___ GIVEN INFORMATION ___

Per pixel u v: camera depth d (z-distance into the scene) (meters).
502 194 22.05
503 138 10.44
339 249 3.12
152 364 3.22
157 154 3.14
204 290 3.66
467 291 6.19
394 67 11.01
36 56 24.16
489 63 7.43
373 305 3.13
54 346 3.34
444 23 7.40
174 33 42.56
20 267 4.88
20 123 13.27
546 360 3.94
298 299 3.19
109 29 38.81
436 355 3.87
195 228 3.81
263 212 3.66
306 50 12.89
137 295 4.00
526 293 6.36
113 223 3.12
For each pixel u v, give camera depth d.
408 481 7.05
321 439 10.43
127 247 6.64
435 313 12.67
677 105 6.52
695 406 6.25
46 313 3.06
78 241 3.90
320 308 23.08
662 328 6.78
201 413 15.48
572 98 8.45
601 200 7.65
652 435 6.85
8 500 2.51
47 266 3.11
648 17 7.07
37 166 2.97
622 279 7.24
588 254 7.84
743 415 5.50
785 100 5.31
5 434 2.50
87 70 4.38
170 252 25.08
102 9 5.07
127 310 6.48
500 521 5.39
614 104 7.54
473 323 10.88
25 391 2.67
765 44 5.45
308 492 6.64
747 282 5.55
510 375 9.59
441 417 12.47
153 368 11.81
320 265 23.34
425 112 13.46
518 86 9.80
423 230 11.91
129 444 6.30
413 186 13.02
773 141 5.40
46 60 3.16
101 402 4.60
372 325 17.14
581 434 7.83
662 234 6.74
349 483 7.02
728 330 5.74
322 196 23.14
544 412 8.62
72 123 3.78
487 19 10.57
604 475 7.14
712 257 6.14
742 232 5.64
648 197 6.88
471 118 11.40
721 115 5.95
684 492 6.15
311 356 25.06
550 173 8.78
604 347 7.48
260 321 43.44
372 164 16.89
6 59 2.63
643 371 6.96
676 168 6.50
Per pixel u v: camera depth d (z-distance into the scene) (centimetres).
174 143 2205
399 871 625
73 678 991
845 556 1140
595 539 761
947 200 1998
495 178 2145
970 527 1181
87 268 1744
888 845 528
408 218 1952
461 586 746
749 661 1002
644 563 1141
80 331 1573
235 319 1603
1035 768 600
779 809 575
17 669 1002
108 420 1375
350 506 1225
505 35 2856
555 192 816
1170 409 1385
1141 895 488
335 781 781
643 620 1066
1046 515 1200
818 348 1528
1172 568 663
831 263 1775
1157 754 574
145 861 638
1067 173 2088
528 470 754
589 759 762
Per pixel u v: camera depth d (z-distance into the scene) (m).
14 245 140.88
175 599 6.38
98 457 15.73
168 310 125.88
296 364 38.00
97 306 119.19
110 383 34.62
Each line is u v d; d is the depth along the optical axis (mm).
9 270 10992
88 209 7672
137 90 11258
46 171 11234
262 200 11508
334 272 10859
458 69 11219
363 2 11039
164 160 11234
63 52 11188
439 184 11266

___

WHAT YOU HAVE TO DO:
Starting at the line above that holds "72 123 3.78" and ending at the line that holds "595 539 761", transcribe each line exactly and include no other lines.

RESULT BELOW:
72 123 3.78
487 19 10.57
604 475 7.14
712 257 6.14
742 232 5.64
648 197 6.88
471 118 11.40
721 115 5.95
684 492 6.15
311 356 25.06
550 173 8.78
604 347 7.48
260 321 43.44
372 164 16.89
6 59 2.63
643 371 6.96
676 168 6.50
Per pixel u v: camera depth d (z-distance into the scene) (centimetres).
174 143 2205
399 871 625
73 678 991
845 556 1140
595 539 761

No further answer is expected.